Stell dir vor: Du hast Bockmist gebaut. Dein Kind für etwas bestraft, das es gar nicht ausgefressen hat. Du hast es angeschrien, weil du selbst mit den Nerven am Ende warst. Dabei war der Anlass nur eine Kleinigkeit. Oder du hast deinem Kind eine Ohrfeige gegeben. Der Schaden ist da. Nicht mehr rückgängig zu machen. Du weißt, es war falsch. Sollst du dich bei deinem Kind entschuldigen?
Ein klares Nein! Warum?
Es ist sehr in Mode, sich zu entschuldigen. Und es gibt auch ein gutes Gefühl zu sagen: „Entschuldigung“, und der andere sagt: „Schon ok.“
Wer hat dann aber das gute Gefühl? Der, der den Bockmist gebaut hat, oder der Leidtragende?
Genau. Entschuldigen hilft dem Schuldigen. Denn er wird Ent-Schuldigt, er wird die Schuld los. Und das ist nicht in Ordnung. Zum Erwachsensein gehört nämlich, Schuld zu tragen, wenn man sie hat. Denn sonst ist das Kind doppelt beschädigt: Erstens durch die ungerechte Strafe. Zweitens soll es dem anderen dann auch noch die Schuld abnehmen?

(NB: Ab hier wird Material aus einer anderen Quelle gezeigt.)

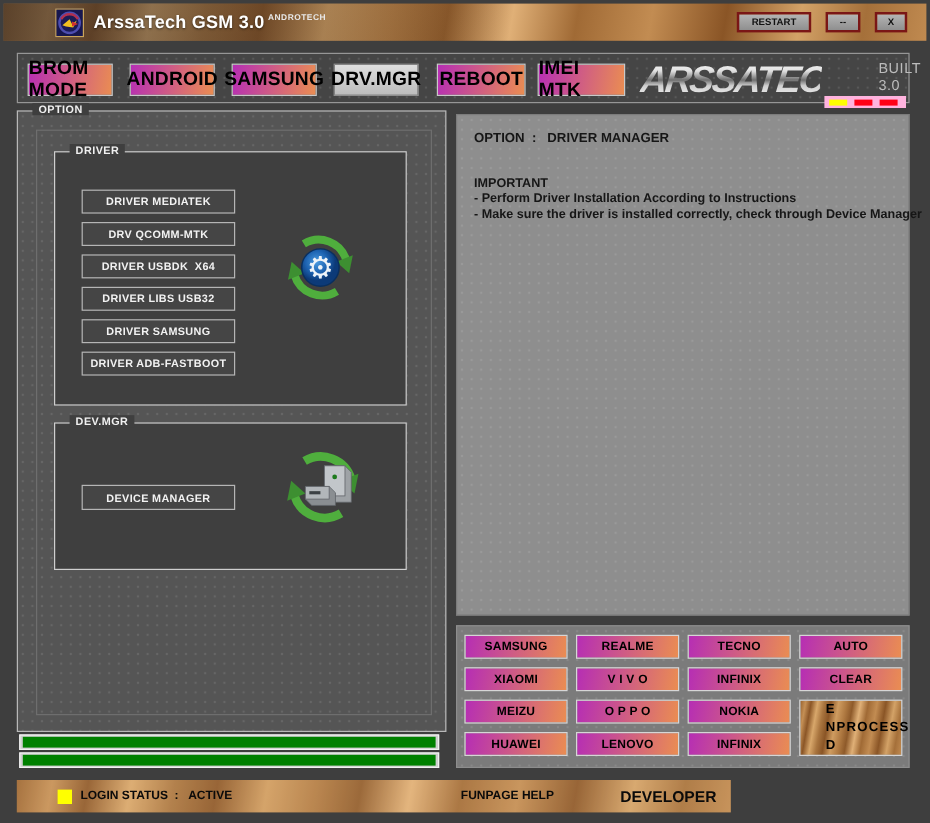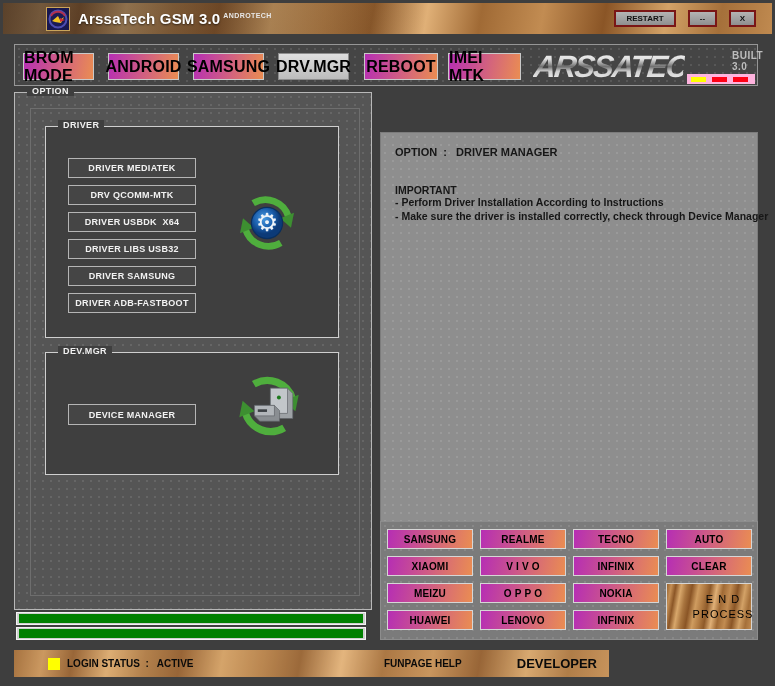--- a/index.html
+++ b/index.html
@@ -77,7 +77,7 @@
     text-shadow:none;
   }
   .built-badge { position:absolute; left:672px; top:5px; width:70px; }
-  .built-text { color:#bdbdbd; font-size:10px; font-weight:bold; letter-spacing:0.5px;padding-left:45px; }
+  .built-text { color:#bdbdbd; font-size:12px; font-weight:normal; letter-spacing:0.5px;padding-left:45px; }
   .built-bar {
     margin-top:2px; width:68px; height:10px; background:#ffb3de;
     display:flex; align-items:center; gap:6px; padding-left:4px;

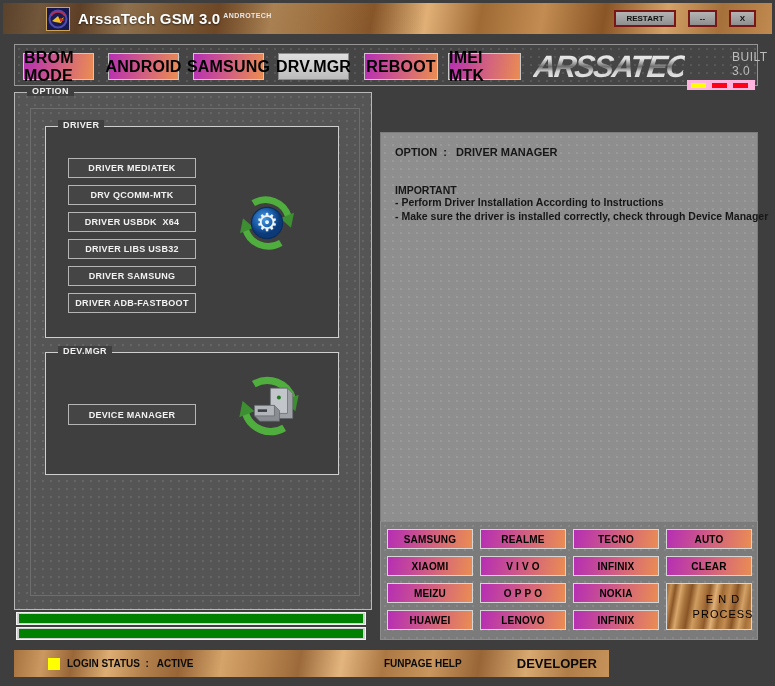--- a/index.html
+++ b/index.html
@@ -123,7 +123,7 @@
   .info-panel {
     position:absolute; left:380px; top:95px; width:378px; height:418px;
     background-color:#8e8e8e; border:1px solid #7c7c7c;
-    padding:13px 14px; color:#161616;margin-top:37px;
+    padding:13px 14px; color:#161616;
   }
   .info-option-line { font-size:11px; font-weight:bold; white-space:pre; }
   .info-important { margin-top:26px; font-size:10.5px; font-weight:bold; }

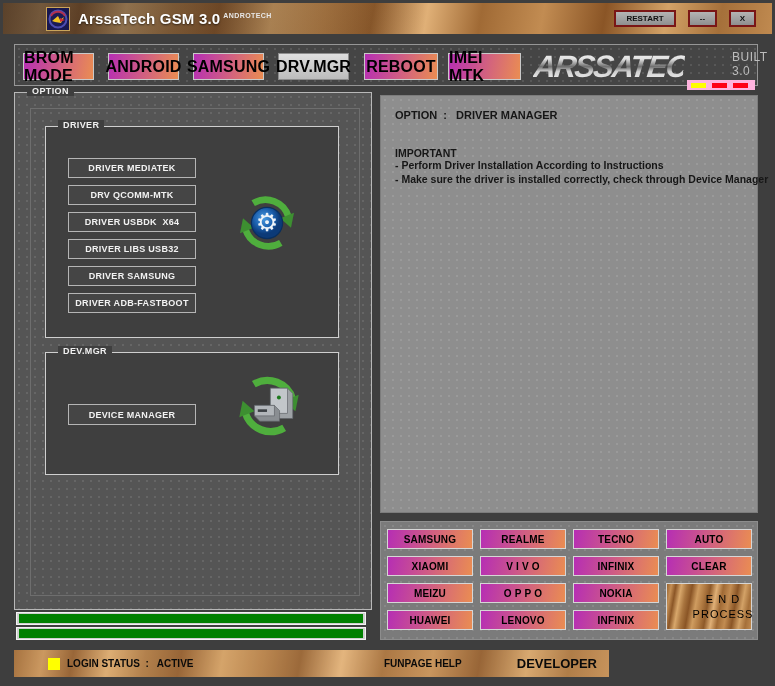--- a/index.html
+++ b/index.html
@@ -143,8 +143,8 @@
   }
   .end-btn {
     grid-column:4; grid-row:3 / 5;
-    border:1px solid #d6d6d6; color:#000; font-size:11px; font-weight:normal;
-    display:flex; flex-direction:column; align-items:center; justify-content:center;
+    border:1px solid #d6d6d6; color:#000; font-size:11px; font-weight:bold;
+    display:flex; flex-direction:row; align-items:center; justify-content:center;
     cursor:pointer; line-height:15px; letter-spacing:1px;
     font-family:"Liberation Sans", sans-serif;
   }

Was tut gut in einer solchen Situation? Zugeben, dass es falsch war. Und versuchen, es wieder in Ordnung zu bringen. Zum Beispiel so: „Ich habe dich bestraft, obwohl du es nicht warst. Ich habe dich zu Unrecht verdächtigt. Das tut mir sehr Leid. Ich werde dir künftig besser zuhören.“ Das reicht. Das Kind braucht mich nicht zu entschuldigen, und es muss nicht gleich versöhnt sein. Wenn es mir erst einmal weiterhin böse ist, ist das ok. Das gehört dazu, wenn man einen Fehler macht. Erwachsen sein heißt, das auszuhalten.